(Page segmentation data)
════

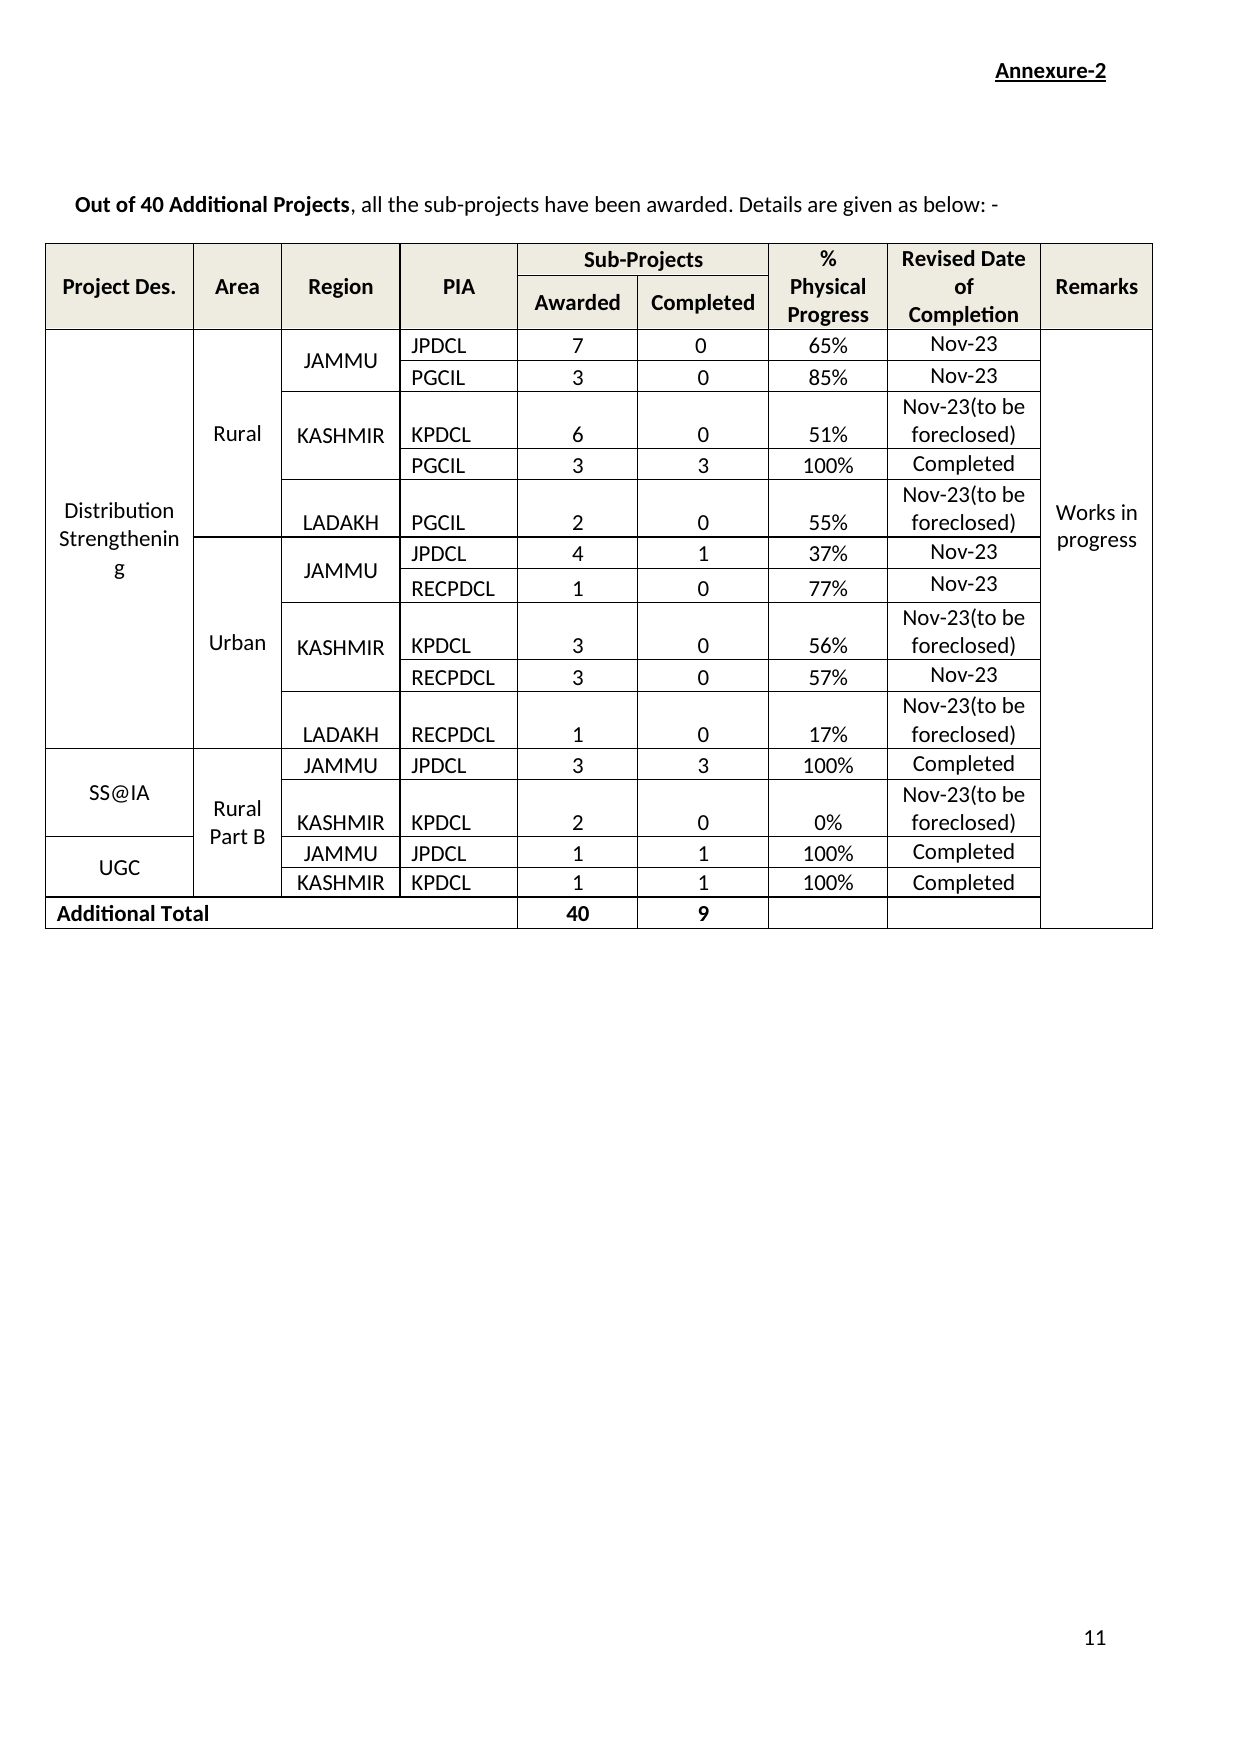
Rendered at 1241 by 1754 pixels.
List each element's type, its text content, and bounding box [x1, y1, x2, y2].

table_cell UGC [46, 837, 193, 896]
table_cell Nov-23 [888, 538, 1040, 568]
table_cell 100% [769, 837, 887, 867]
table_cell SS@IA [46, 749, 193, 836]
table_cell KPDCL [507, 868, 517, 896]
table_cell 17% [769, 692, 887, 748]
table_cell 1 [638, 837, 768, 867]
table_cell 65% [769, 330, 887, 360]
table_cell 51% [769, 392, 887, 448]
table_cell KPDCL [401, 780, 517, 836]
table_cell Urban [194, 538, 281, 748]
table_cell 9 [638, 898, 768, 928]
table_cell Additional Total [46, 898, 517, 928]
table_cell 2 [518, 480, 637, 536]
table_cell PGCIL [401, 361, 517, 391]
table_header PIA [401, 244, 517, 328]
table_cell 100% [769, 868, 780, 896]
table_cell Nov-23(to be foreclosed) [1029, 780, 1040, 836]
table_cell 1 [638, 538, 768, 568]
table_cell 3 [518, 749, 637, 779]
table_cell 100% [769, 749, 887, 779]
table_cell 1 [518, 569, 637, 602]
table_cell Nov-23(to be foreclosed) [1029, 392, 1040, 448]
table_cell Completed [638, 276, 768, 328]
table_cell JPDCL [401, 837, 517, 867]
table_cell KPDCL [401, 868, 411, 896]
table_cell Distribution Strengthening [46, 330, 193, 748]
table_cell 37% [769, 538, 887, 568]
table_cell 3 [518, 603, 637, 659]
table_header Sub-Projects [518, 244, 768, 274]
table_cell 0 [638, 603, 768, 659]
table_cell 85% [769, 361, 887, 391]
table_cell Completed [888, 868, 898, 896]
text Annexure-2 [75, 56, 1106, 84]
table_header % Physical Progress [769, 244, 887, 328]
table_cell Nov-23 [888, 569, 1040, 602]
table_cell RECPDCL [401, 692, 517, 748]
table_cell Nov-23(to be foreclosed) [888, 480, 898, 536]
table_cell Nov-23(to be foreclosed) [888, 603, 898, 659]
table_cell 57% [769, 660, 887, 691]
table_cell Nov-23(to be foreclosed) [1029, 692, 1040, 748]
table_cell 6 [518, 392, 637, 448]
table_cell Works in progress [1041, 330, 1152, 928]
table_cell KASHMIR [389, 868, 399, 896]
table_cell Nov-23(to be foreclosed) [1029, 603, 1040, 659]
table_cell 4 [518, 538, 637, 568]
table_cell Completed [888, 749, 1040, 779]
table_cell PGCIL [401, 480, 517, 536]
table_cell 3 [638, 749, 768, 779]
table_cell Completed [888, 837, 1040, 867]
table_cell [888, 898, 1040, 928]
table_cell 0 [638, 330, 768, 360]
table_cell 0 [638, 361, 768, 391]
table_cell 1 [758, 868, 768, 896]
table_cell 3 [518, 660, 637, 691]
table_cell KASHMIR [282, 603, 399, 691]
table_cell Completed [1029, 868, 1040, 896]
table_cell 0 [638, 392, 768, 448]
table_cell Nov-23(to be foreclosed) [888, 692, 898, 748]
table_cell JPDCL [401, 749, 517, 779]
table_cell KASHMIR [282, 780, 399, 836]
table_cell 100% [769, 449, 887, 479]
table_cell 100% [876, 868, 887, 896]
table_header Project Des. [46, 244, 193, 328]
table_cell Completed [888, 449, 1040, 479]
table_cell 0 [638, 780, 768, 836]
table_cell 0% [769, 780, 887, 836]
table_cell Rural Part B [194, 749, 281, 896]
table_cell RECPDCL [401, 660, 517, 691]
table_cell 0 [638, 569, 768, 602]
table_cell RECPDCL [401, 569, 517, 602]
table_cell Awarded [518, 276, 637, 328]
table_cell KASHMIR [282, 868, 293, 896]
table_cell 1 [518, 837, 637, 867]
table_cell 1 [626, 868, 637, 896]
table_cell 7 [518, 330, 637, 360]
table_cell Rural [194, 330, 281, 536]
table_cell 3 [518, 361, 637, 391]
table_cell 0 [638, 480, 768, 536]
table_cell LADAKH [282, 480, 399, 536]
table_cell 0 [638, 692, 768, 748]
table_cell KPDCL [401, 392, 517, 448]
table_cell Nov-23 [888, 330, 1040, 360]
table_cell 1 [518, 868, 529, 896]
table_cell JPDCL [401, 330, 517, 360]
table_cell 56% [769, 603, 887, 659]
table_cell 2 [518, 780, 637, 836]
table_cell JAMMU [282, 538, 399, 602]
table_header Area [194, 244, 281, 328]
table_cell 3 [518, 449, 637, 479]
table_cell [769, 898, 887, 928]
table_cell KASHMIR [282, 392, 399, 479]
table_cell 40 [518, 898, 637, 928]
table_cell 77% [769, 569, 887, 602]
table_cell JPDCL [401, 538, 517, 568]
table_cell JAMMU [282, 330, 399, 391]
table_cell 1 [638, 868, 649, 896]
table_cell 1 [518, 692, 637, 748]
table_cell Nov-23(to be foreclosed) [1029, 480, 1040, 536]
table_cell LADAKH [282, 692, 399, 748]
table_cell 3 [638, 449, 768, 479]
table_cell KPDCL [401, 603, 517, 659]
table_cell Nov-23 [888, 660, 1040, 691]
table_cell Nov-23(to be foreclosed) [888, 780, 898, 836]
table_header Revised Date of Completion [888, 244, 1040, 328]
table_cell Nov-23 [888, 361, 1040, 391]
text Out of 40 Additional Projects, all the sub-projects have been awarded. Details are given as below: - [75, 190, 1106, 218]
table_cell PGCIL [401, 449, 517, 479]
table_header Remarks [1041, 244, 1152, 328]
table_cell JAMMU [282, 837, 399, 867]
table_cell 0 [638, 660, 768, 691]
table_header Region [282, 244, 399, 328]
table_cell Nov-23(to be foreclosed) [888, 392, 898, 448]
table_cell JAMMU [282, 749, 399, 779]
table_cell 55% [769, 480, 887, 536]
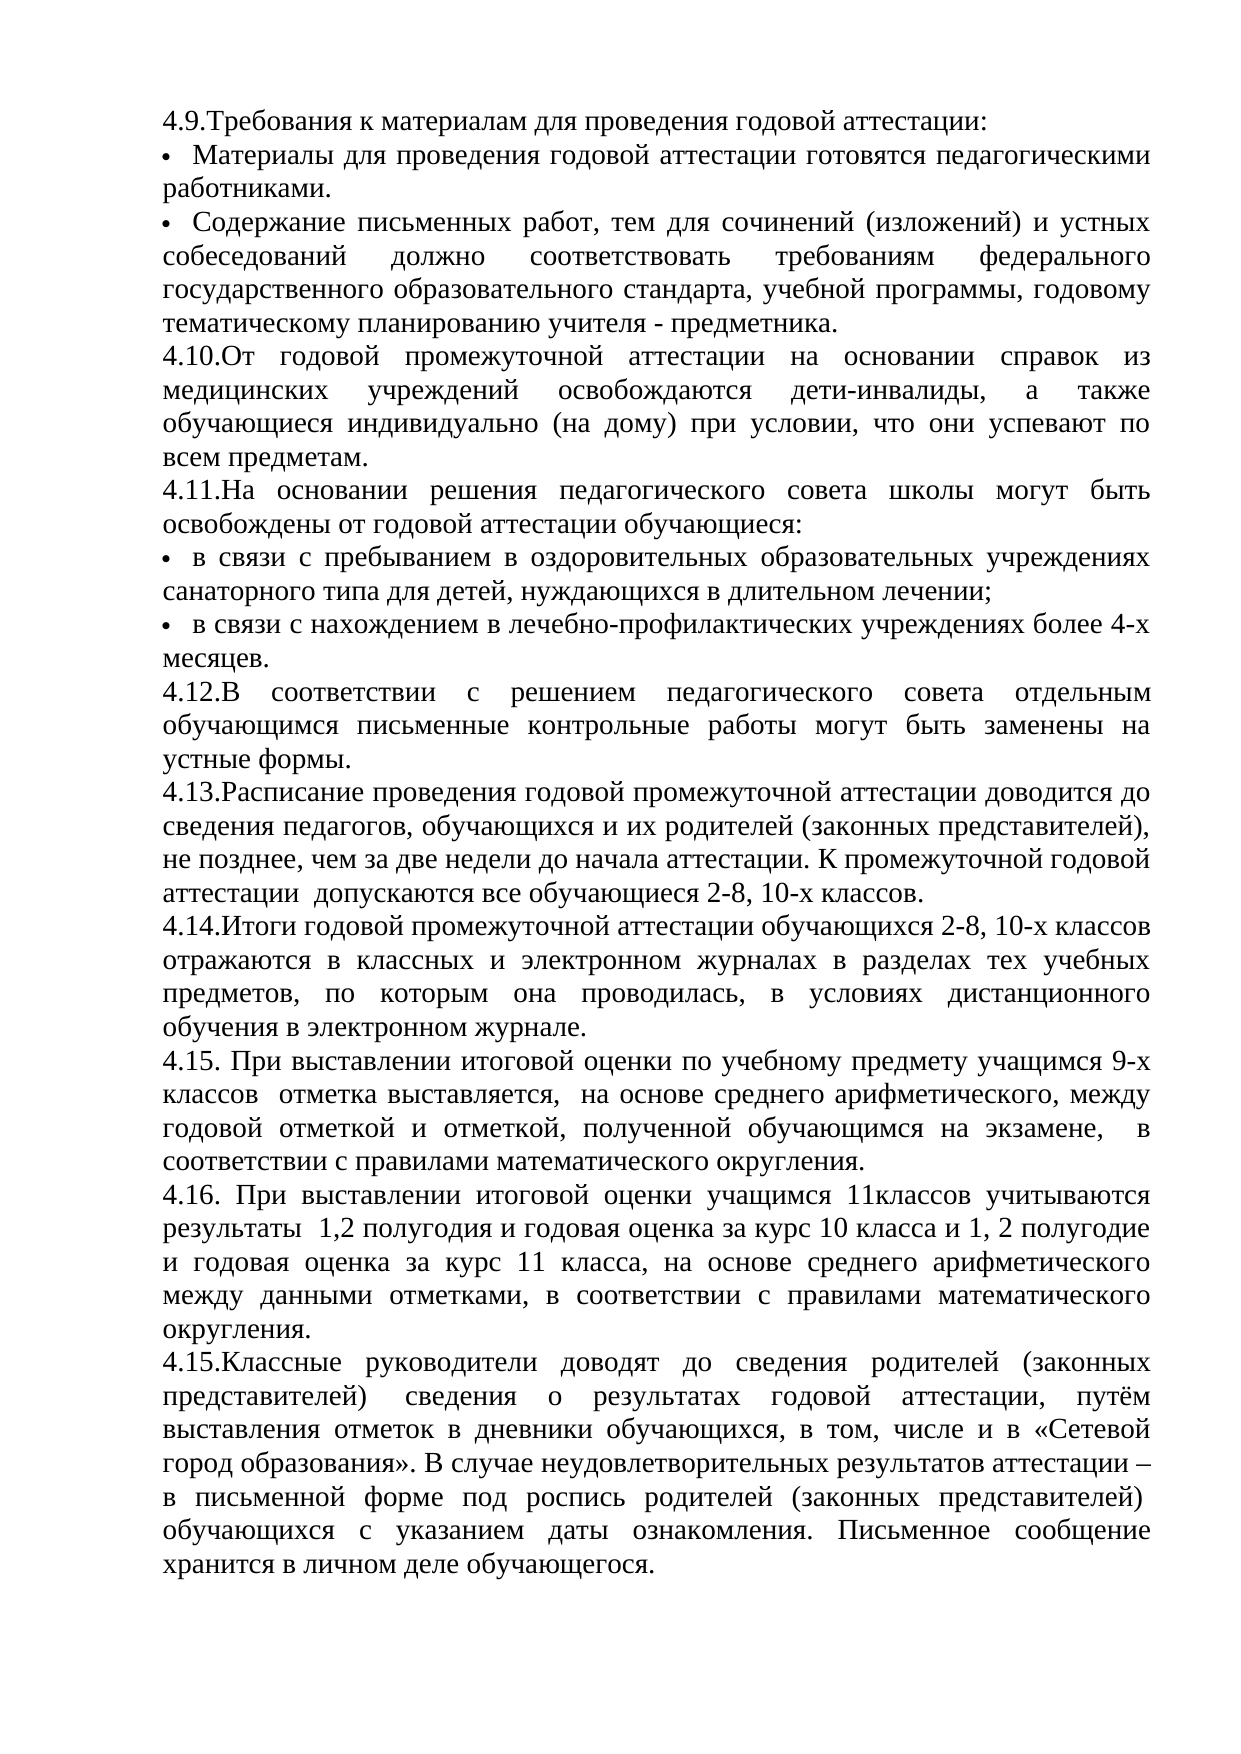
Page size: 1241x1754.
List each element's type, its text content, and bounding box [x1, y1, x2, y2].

text 4.15.Классные руководители доводят до сведения родителей (законных представителей) сведения о результатах годовой аттестации, путём выставления отметок в дневники обучающихся, в том, числе и в «Сетевой город образования». В случае неудовлетворительных результатов аттестации – в письменной форме под роспись родителей (законных представителей) обучающихся с указанием даты ознакомления. Письменное сообщение хранится в личном деле обучающегося. [162, 1344, 1151, 1579]
text 4.10.От годовой промежуточной аттестации на основании справок из медицинских учреждений освобождаются дети-инвалиды, а также обучающиеся индивидуально (на дому) при условии, что они успевают по всем предметам. [162, 338, 1151, 472]
text 4.16. При выставлении итоговой оценки учащимся 11классов учитываются результаты 1,2 полугодия и годовая оценка за курс 10 класса и 1, 2 полугодие и годовая оценка за курс 11 класса, на основе среднего арифметического между данными отметками, в соответствии с правилами математического округления. [162, 1177, 1151, 1344]
list в связи с нахождением в лечебно-профилактических учреждениях более 4-х месяцев. [162, 607, 1151, 674]
text 4.15. При выставлении итоговой оценки по учебному предмету учащимся 9-х классов отметка выставляется, на основе среднего арифметического, между годовой отметкой и отметкой, полученной обучающимся на экзамене, в соответствии с правилами математического округления. [162, 1043, 1151, 1177]
text 4.9.Требования к материалам для проведения годовой аттестации: [162, 103, 1151, 137]
list Материалы для проведения годовой аттестации готовятся педагогическими работниками. [162, 137, 1151, 204]
list Содержание письменных работ, тем для сочинений (изложений) и устных собеседований должно соответствовать требованиям федерального государственного образовательного стандарта, учебной программы, годовому тематическому планированию учителя - предметника. [162, 204, 1151, 338]
text 4.12.В соответствии с решением педагогического совета отдельным обучающимся письменные контрольные работы могут быть заменены на устные формы. [162, 674, 1151, 774]
text 4.13.Расписание проведения годовой промежуточной аттестации доводится до сведения педагогов, обучающихся и их родителей (законных представителей), не позднее, чем за две недели до начала аттестации. К промежуточной годовой аттестации допускаются все обучающиеся 2-8, 10-х классов. [162, 774, 1151, 908]
text 4.11.На основании решения педагогического совета школы могут быть освобождены от годовой аттестации обучающиеся: [162, 472, 1151, 539]
text 4.14.Итоги годовой промежуточной аттестации обучающихся 2-8, 10-х классов отражаются в классных и электронном журналах в разделах тех учебных предметов, по которым она проводилась, в условиях дистанционного обучения в электронном журнале. [162, 908, 1151, 1043]
list в связи с пребыванием в оздоровительных образовательных учреждениях санаторного типа для детей, нуждающихся в длительном лечении; [162, 539, 1151, 607]
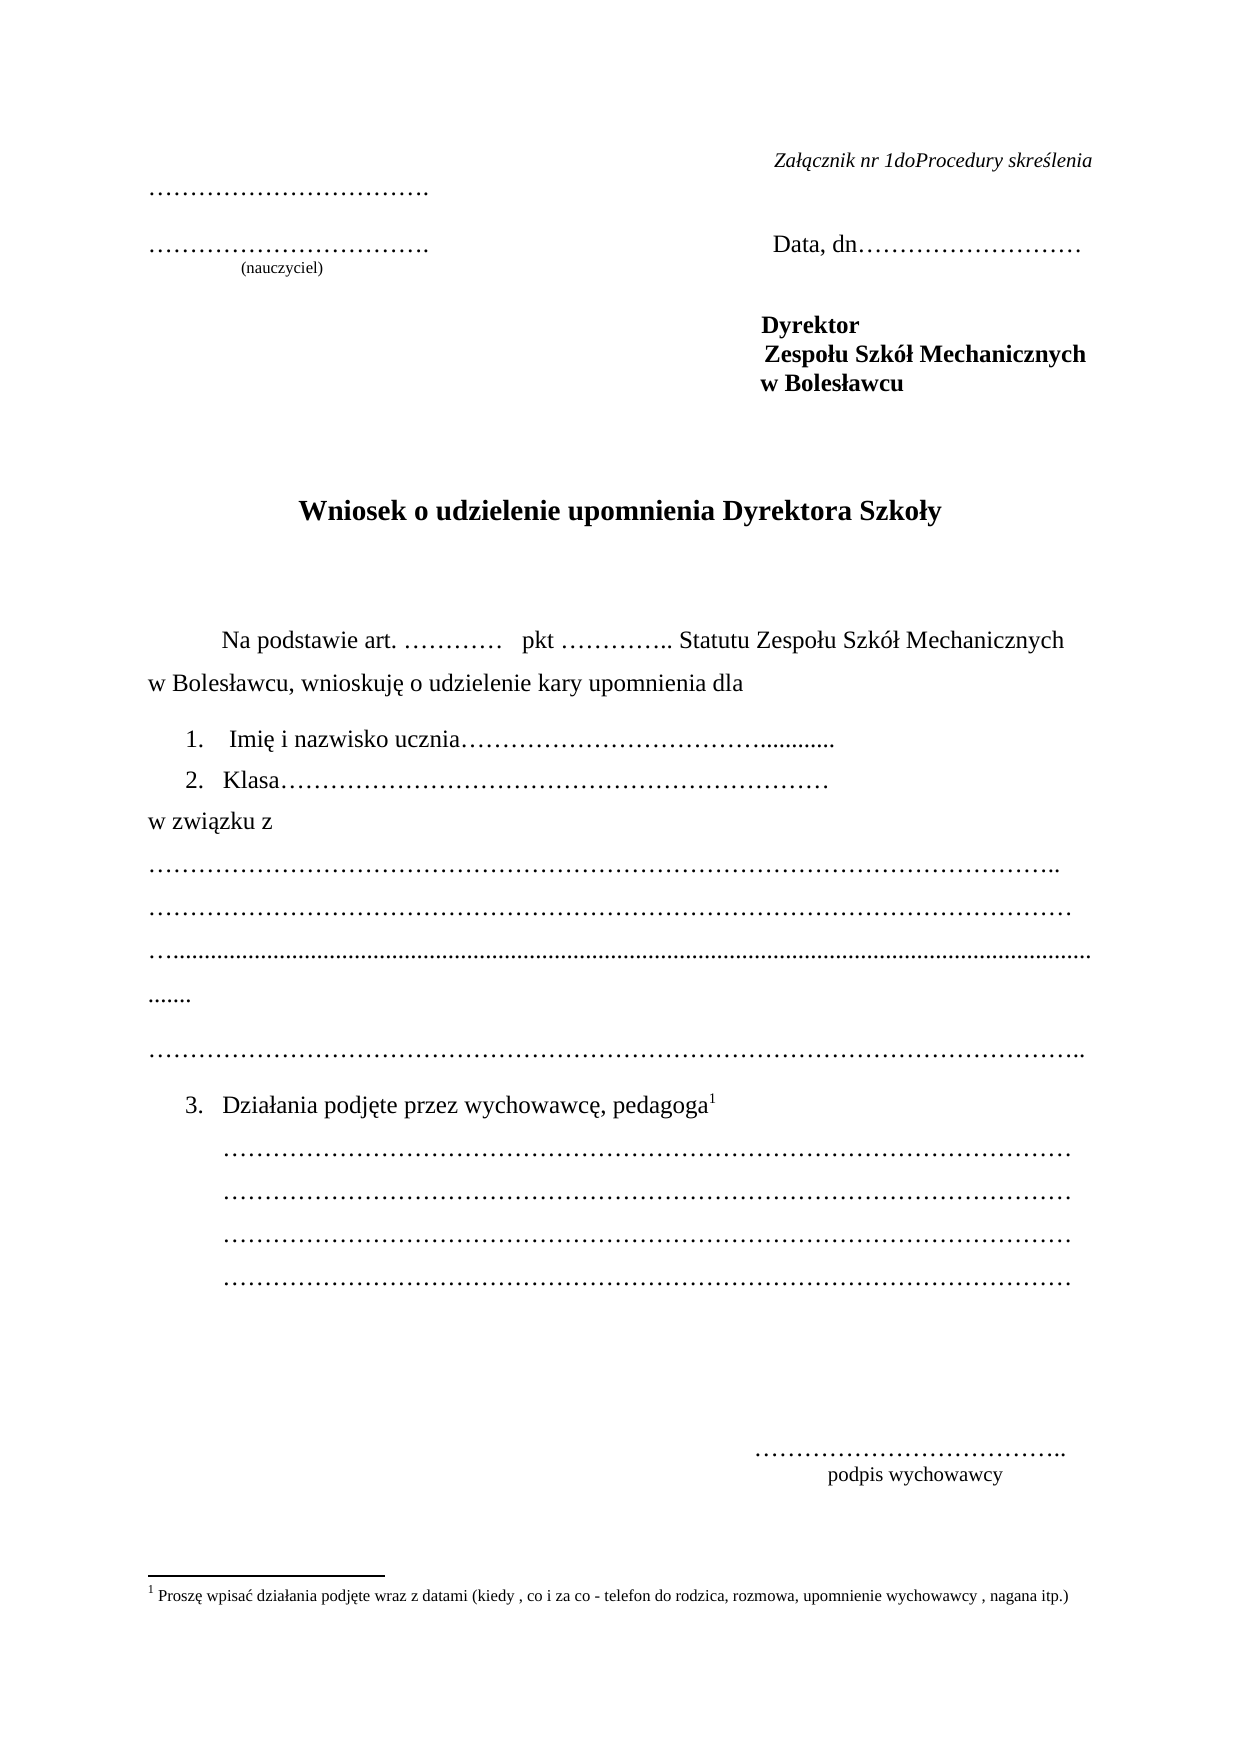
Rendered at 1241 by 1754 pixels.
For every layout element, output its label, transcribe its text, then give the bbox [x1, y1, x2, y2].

════

**TASK PROMPT**. Report back each line of the entries that holds the string "основании".

**REPLY**.
text 4.10.От годовой промежуточной аттестации на основании справок из медицинских учреждений освобождаются дети-инвалиды, а также обучающиеся индивидуально (на дому) при условии, что они успевают по всем предметам. [162, 338, 1151, 472]
text 4.11.На основании решения педагогического совета школы могут быть освобождены от годовой аттестации обучающиеся: [162, 472, 1151, 539]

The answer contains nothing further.